• 页面摘录:
▼▼▼
The-Packman-Projects---CS188

One of the CS188's projects, based on MiniMax-Searching Agent Programming Language: Python

List:

Reflex Agent
Evaluate function
Minimax
Alpha-Beta
Better-evaluateFunction

Click here to view more

Pac-man —— 对抗搜索

对Pac-man游戏编写基于minimax搜索的智能体，CS188经典实验：Project Link：CS188-Pacman

Github Link:Click here

My code download: Click here

Problem one: Reflex智能体

一个粗略的评估函数，综合了被Ghost吃到的风险以及吃豆得分，简单评估最优的去向。

Function: getAction

评估所有可行行为，并且选择一个进行操作。函数定义等已经完备，不必要改变

def getAction(self, gameState):  # assess action and get next position
        # Collect legal moves and successor states
        legalMoves = gameState.getLegalActions()  # determine which way is able to go

        # Choose one of the best actions
        scores = [self.evaluationFunction(gameState, action) for action in legalMoves]  # get all the action's score
        bestScore = max(scores)  # get best score
        bestIndices = [index for index in range(len(scores)) if scores[index] == bestScore]  # get best action
        chosenIndex = random.choice(bestIndices)  # Pick randomly among the best
        
        return legalMoves[chosenIndex]

evaluationFunction

评估分数的函数，基于Manhattan distance

算法实现思路

首先保证能赢得游戏（Win），所以如果即将要被吃到的话，我们选择优先躲避Ghost，否则的话我们选择得分期望最大的方向去跑

设定参数（parameter_ghost and parameter_food），定义变量

pacman_x, pacman_y = newPos  # new Pacman position
# find the closest ghost, using Manhattan distance
closest_ghost = min([util.manhattanDistance(newPos, ghost) for ghost in ghostPos])
parameter_ghost = 11  # set for ghost sycore
parameter_food = 10  # set for food score

计算ghostScore

# Calculate ghostScore
if closest_ghost and closest_ghost < 2:
	ghostScore = -parameter_ghost/closest_ghost
else:
	ghostScore = 0  # set ghostScore -> 0, when ghost hard to influence the Pacman

计算foodScore

如果最近的（威胁最大）的ghost距离很近，那么我们本着首先要赢得游戏的原则，需要先选择躲避，否则找到最近的food去吃，当然寻找最近食物可以用暴力和bfs写:

暴力——O(Width*Height)

首先，要找出所有的剩余食物，坐标 (i, j)

foodPos = []  # Array -> all food's position
        Width, Height = newFood.width, newFood.height
        for i in range(Width):  # [0, Width)
            for j in range(Height):  # [0, Height)
                if newFood[i][j]:  # Which means that (i, j) exist food
                    foodPos.append((i, j))  # Put the food into the pos

计算得分

# Get foodScore
if closest_ghost >= 2 and len(foodPos):
  # find the closest food
  closest_food = min([(abs(pos[0] - pacman_x)+abs(pos[1] - pacman_y)) for pos in foodPos])
▲▲▲
• 任务说明: 请把吃豆人项目页面中的一段重新写出：从含有"暴力——O(Width*Height)"的那几个字开始，到"# [0, Width)"之后停止，并将其中的"foodPos"换成"foodList"。 只依据吃豆人项目页面作答。

• 分割数据集记录:
▼▼▼
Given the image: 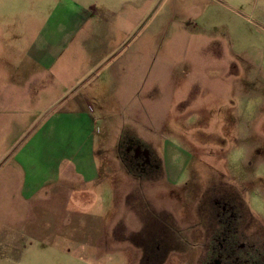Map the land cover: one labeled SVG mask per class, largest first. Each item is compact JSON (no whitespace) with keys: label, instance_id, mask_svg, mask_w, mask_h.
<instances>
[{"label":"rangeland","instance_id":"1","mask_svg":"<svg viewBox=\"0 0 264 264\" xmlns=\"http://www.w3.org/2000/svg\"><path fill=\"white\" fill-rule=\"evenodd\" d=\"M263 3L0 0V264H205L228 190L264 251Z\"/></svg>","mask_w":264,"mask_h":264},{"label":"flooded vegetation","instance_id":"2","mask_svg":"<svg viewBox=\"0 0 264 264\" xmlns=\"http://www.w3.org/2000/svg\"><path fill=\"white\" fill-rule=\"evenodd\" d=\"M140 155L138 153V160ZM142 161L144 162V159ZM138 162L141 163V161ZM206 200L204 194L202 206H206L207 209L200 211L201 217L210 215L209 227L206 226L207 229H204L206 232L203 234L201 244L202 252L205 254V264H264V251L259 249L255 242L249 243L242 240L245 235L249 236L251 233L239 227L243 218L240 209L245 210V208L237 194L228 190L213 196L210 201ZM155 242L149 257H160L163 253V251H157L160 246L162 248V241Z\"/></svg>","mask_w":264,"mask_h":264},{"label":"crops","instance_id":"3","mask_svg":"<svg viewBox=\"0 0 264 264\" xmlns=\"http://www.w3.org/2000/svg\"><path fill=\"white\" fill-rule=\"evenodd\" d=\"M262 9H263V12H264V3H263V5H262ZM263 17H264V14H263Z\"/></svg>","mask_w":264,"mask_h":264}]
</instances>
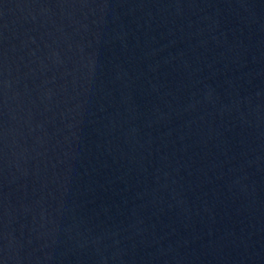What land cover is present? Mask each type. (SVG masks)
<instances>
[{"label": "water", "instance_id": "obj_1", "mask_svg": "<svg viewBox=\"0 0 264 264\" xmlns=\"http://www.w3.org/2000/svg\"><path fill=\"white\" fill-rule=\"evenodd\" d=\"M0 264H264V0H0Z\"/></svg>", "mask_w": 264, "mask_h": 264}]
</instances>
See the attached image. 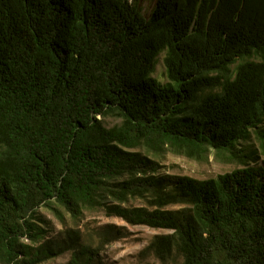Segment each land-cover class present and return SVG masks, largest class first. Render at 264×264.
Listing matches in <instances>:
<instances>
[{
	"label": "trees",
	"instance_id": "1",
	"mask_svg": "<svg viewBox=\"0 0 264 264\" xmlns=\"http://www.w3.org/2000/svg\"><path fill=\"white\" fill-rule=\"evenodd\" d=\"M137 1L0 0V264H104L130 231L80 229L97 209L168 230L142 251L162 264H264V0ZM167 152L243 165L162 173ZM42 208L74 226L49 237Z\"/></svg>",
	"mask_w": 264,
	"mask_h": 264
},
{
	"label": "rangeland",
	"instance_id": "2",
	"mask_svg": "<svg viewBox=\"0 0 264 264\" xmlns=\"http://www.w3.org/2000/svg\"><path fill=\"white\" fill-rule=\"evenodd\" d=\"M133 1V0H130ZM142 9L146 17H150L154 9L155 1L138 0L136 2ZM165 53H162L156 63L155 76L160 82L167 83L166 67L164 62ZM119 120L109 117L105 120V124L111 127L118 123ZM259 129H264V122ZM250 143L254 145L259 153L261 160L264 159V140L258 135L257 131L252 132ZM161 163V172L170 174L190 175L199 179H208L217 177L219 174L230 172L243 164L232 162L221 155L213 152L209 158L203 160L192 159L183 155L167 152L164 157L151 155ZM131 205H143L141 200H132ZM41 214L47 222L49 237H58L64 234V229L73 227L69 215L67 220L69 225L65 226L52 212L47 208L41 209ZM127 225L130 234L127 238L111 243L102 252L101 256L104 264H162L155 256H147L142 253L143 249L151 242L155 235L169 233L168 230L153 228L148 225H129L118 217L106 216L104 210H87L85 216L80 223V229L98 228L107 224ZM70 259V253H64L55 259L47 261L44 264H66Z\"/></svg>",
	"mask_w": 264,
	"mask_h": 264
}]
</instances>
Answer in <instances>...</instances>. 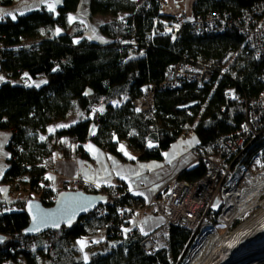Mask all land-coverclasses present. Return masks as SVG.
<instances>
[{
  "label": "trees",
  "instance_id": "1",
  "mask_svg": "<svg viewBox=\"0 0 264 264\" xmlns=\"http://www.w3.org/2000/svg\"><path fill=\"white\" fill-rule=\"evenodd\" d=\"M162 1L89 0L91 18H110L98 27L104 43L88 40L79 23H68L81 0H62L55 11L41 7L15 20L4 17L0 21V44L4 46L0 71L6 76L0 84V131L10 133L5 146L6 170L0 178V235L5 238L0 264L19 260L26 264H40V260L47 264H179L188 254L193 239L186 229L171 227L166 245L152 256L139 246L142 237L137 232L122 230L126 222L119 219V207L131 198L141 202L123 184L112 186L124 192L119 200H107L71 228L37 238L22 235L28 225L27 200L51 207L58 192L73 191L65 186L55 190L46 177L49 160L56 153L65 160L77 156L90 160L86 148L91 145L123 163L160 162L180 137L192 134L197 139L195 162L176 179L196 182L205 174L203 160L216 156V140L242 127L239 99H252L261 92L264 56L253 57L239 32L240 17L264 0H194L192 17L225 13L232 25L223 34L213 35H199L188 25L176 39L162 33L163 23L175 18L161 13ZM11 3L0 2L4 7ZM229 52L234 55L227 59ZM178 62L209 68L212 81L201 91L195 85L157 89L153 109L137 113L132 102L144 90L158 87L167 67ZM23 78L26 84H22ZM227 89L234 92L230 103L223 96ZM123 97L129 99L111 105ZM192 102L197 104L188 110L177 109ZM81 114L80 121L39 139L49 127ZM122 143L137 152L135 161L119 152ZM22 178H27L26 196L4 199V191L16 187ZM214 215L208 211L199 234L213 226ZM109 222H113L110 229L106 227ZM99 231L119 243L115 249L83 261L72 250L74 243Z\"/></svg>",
▲▲▲
• 完成结果:
暴力——O(Width*Height)

首先，要找出所有的剩余食物，坐标 (i, j)

foodList = []  # Array -> all food's position
        Width, Height = newFood.width, newFood.height
        for i in range(Width):  # [0, Width)